**Assigned task:** Filter the records down to the lines that hold the word "bottom", and copy each of those lines.
Content starts
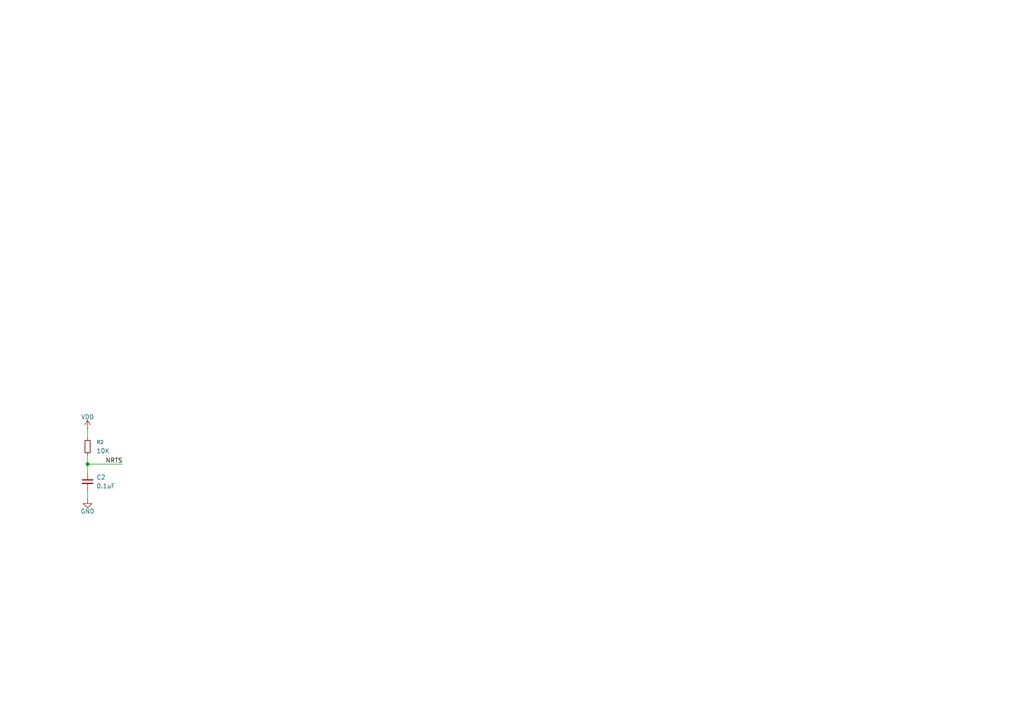
<source format=kicad_sch>
(kicad_sch
	(version 20250114)
	(generator "eeschema")
	(generator_version "9.0")
	(uuid "27c3df5f-671f-45fe-a25a-301cacc57f0b")
	(paper "A4")
	
	(junction
		(at 25.4 134.62)
		(diameter 0)
		(color 0 0 0 0)
		(uuid "61cbb2ee-5c9b-4e5a-a9f4-209e2efe0f30")
	)
	(wire
		(pts
			(xy 25.4 132.08) (xy 25.4 134.62)
		)
		(stroke
			(width 0)
			(type default)
		)
		(uuid "12824ef5-1577-4614-bc0c-7f6d4e12eb1c")
	)
	(wire
		(pts
			(xy 25.4 142.24) (xy 25.4 144.78)
		)
		(stroke
			(width 0)
			(type default)
		)
		(uuid "18e9ff6a-24fb-443f-b944-ceceb3f3cc64")
	)
	(wire
		(pts
			(xy 25.4 134.62) (xy 25.4 137.16)
		)
		(stroke
			(width 0)
			(type default)
		)
		(uuid "21b06624-7284-4d96-a065-4b36062ada56")
	)
	(wire
		(pts
			(xy 25.4 124.46) (xy 25.4 127)
		)
		(stroke
			(width 0)
			(type default)
		)
		(uuid "438e8c18-8b86-40b5-908d-9aa2b7bfd41e")
	)
	(wire
		(pts
			(xy 25.4 134.62) (xy 35.56 134.62)
		)
		(stroke
			(width 0)
			(type default)
		)
		(uuid "b3898493-ebda-4802-8977-9b3f5b867881")
	)
	(label "NRTS"
		(at 35.56 134.62 180)
		(effects
			(font
				(size 1.27 1.27)
			)
			(justify right bottom)
		)
		(uuid "f4591bf8-4154-46da-a50e-e47e3d94a782")
	)
	(symbol
		(lib_id "Device:R_Small")
		(at 25.4 129.54 0)
		(unit 1)
		(exclude_from_sim no)
		(in_bom yes)
		(on_board yes)
		(dnp no)
		(fields_autoplaced yes)
		(uuid "09766221-488f-4966-b72e-be9946a7a9ab")
		(property "Reference" "R2"
			(at 27.94 128.2699 0)
			(effects
				(font
					(size 1.016 1.016)
				)
				(justify left)
			)
		)
		(property "Value" "10K"
			(at 27.94 130.8099 0)
			(effects
				(font
					(size 1.27 1.27)
				)
				(justify left)
			)
		)
		(property "Footprint" "Resistor_SMD:R_0603_1608Metric"
			(at 25.4 129.54 0)
			(effects
				(font
					(size 1.27 1.27)
				)
				(hide yes)
			)
		)
		(property "Datasheet" "~"
			(at 25.4 129.54 0)
			(effects
				(font
					(size 1.27 1.27)
				)
				(hide yes)
			)
		)
		(property "Description" "Resistor, small symbol"
			(at 25.4 129.54 0)
			(effects
				(font
					(size 1.27 1.27)
				)
				(hide yes)
			)
		)
		(pin "1"
			(uuid "54556ae5-57c4-469f-b6f1-c84284270817")
		)
		(pin "2"
			(uuid "27ad3182-cb47-4f5b-aba0-1ed5376d6667")
		)
		(instances
			(project ""
				(path "/a3c6d6b2-2194-46df-bd02-76b477e2d163"
					(reference "R2")
					(unit 1)
				)
			)
		)
	)
	(symbol
		(lib_id "power:GND")
		(at 25.4 144.78 0)
		(unit 1)
		(exclude_from_sim no)
		(in_bom yes)
		(on_board yes)
		(dnp no)
		(uuid "155ed1e5-4eda-4c02-a265-f28a3cb4550c")
		(property "Reference" "#PWR04"
			(at 25.4 151.13 0)
			(effects
				(font
					(size 1.27 1.27)
				)
				(hide yes)
			)
		)
		(property "Value" "GND"
			(at 25.4 147.574 0)
			(effects
				(font
					(size 1.27 1.27)
				)
				(justify top)
			)
		)
		(property "Footprint" ""
			(at 25.4 144.78 0)
			(effects
				(font
					(size 1.27 1.27)
				)
				(hide yes)
			)
		)
		(property "Datasheet" ""
			(at 25.4 144.78 0)
			(effects
				(font
					(size 1.27 1.27)
				)
				(hide yes)
			)
		)
		(property "Description" "Power symbol creates a global label with name \"GND\" , ground"
			(at 25.4 144.78 0)
			(effects
				(font
					(size 1.27 1.27)
				)
				(hide yes)
			)
		)
		(pin "1"
			(uuid "6972939c-9ec5-4044-98c0-70b2fcc17878")
		)
		(instances
			(project "BMCU-MB-Remix"
				(path "/a3c6d6b2-2194-46df-bd02-76b477e2d163"
					(reference "#PWR04")
					(unit 1)
				)
			)
		)
	)
	(symbol
		(lib_id "Device:C_Small")
		(at 25.4 139.7 0)
		(unit 1)
		(exclude_from_sim no)
		(in_bom yes)
		(on_board yes)
		(dnp no)
		(fields_autoplaced yes)
		(uuid "6a3a08e2-7fca-4ab7-9297-d47d641bcb13")
		(property "Reference" "C2"
			(at 27.94 138.4362 0)
			(effects
				(font
					(size 1.27 1.27)
				)
				(justify left)
			)
		)
		(property "Value" "0.1uF"
			(at 27.94 140.9762 0)
			(effects
				(font
					(size 1.27 1.27)
				)
				(justify left)
			)
		)
		(property "Footprint" "Capacitor_SMD:C_0603_1608Metric"
			(at 25.4 139.7 0)
			(effects
				(font
					(size 1.27 1.27)
				)
				(hide yes)
			)
		)
		(property "Datasheet" "~"
			(at 25.4 139.7 0)
			(effects
				(font
					(size 1.27 1.27)
				)
				(hide yes)
			)
		)
		(property "Description" "Unpolarized capacitor, small symbol"
			(at 25.4 139.7 0)
			(effects
				(font
					(size 1.27 1.27)
				)
				(hide yes)
			)
		)
		(pin "1"
			(uuid "baf3296a-d1d1-4ea9-afef-23bc21a05bb6")
		)
		(pin "2"
			(uuid "1859b521-c2c6-4353-b27b-1f27ece3e03b")
		)
		(instances
			(project ""
				(path "/a3c6d6b2-2194-46df-bd02-76b477e2d163"
					(reference "C2")
					(unit 1)
				)
			)
		)
	)
	(symbol
		(lib_id "power:VDD")
		(at 25.4 124.46 0)
		(unit 1)
		(exclude_from_sim no)
		(in_bom yes)
		(on_board yes)
		(dnp no)
		(uuid "aeef1047-e30f-41fe-9971-0f542cc80073")
		(property "Reference" "#PWR05"
			(at 25.4 128.27 0)
			(effects
				(font
					(size 1.27 1.27)
				)
				(hide yes)
			)
		)
		(property "Value" "VDD"
			(at 25.4 121.666 0)
			(effects
				(font
					(size 1.27 1.27)
				)
				(justify bottom)
			)
		)
		(property "Footprint" ""
			(at 25.4 124.46 0)
			(effects
				(font
					(size 1.27 1.27)
				)
				(hide yes)
			)
		)
		(property "Datasheet" ""
			(at 25.4 124.46 0)
			(effects
				(font
					(size 1.27 1.27)
				)
				(hide yes)
			)
		)
		(property "Description" "Power symbol creates a global label with name \"VDD\""
			(at 25.4 124.46 0)
			(effects
				(font
					(size 1.27 1.27)
				)
				(hide yes)
			)
		)
		(pin "1"
			(uuid "a1a020dc-7544-4d20-b453-dafa3f315d55")
		)
		(instances
			(project "BMCU-MB-Remix"
				(path "/a3c6d6b2-2194-46df-bd02-76b477e2d163"
					(reference "#PWR05")
					(unit 1)
				)
			)
		)
	)
)

</source>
Content ends
**Solution to the problem:**
			(justify right bottom)
				(justify bottom)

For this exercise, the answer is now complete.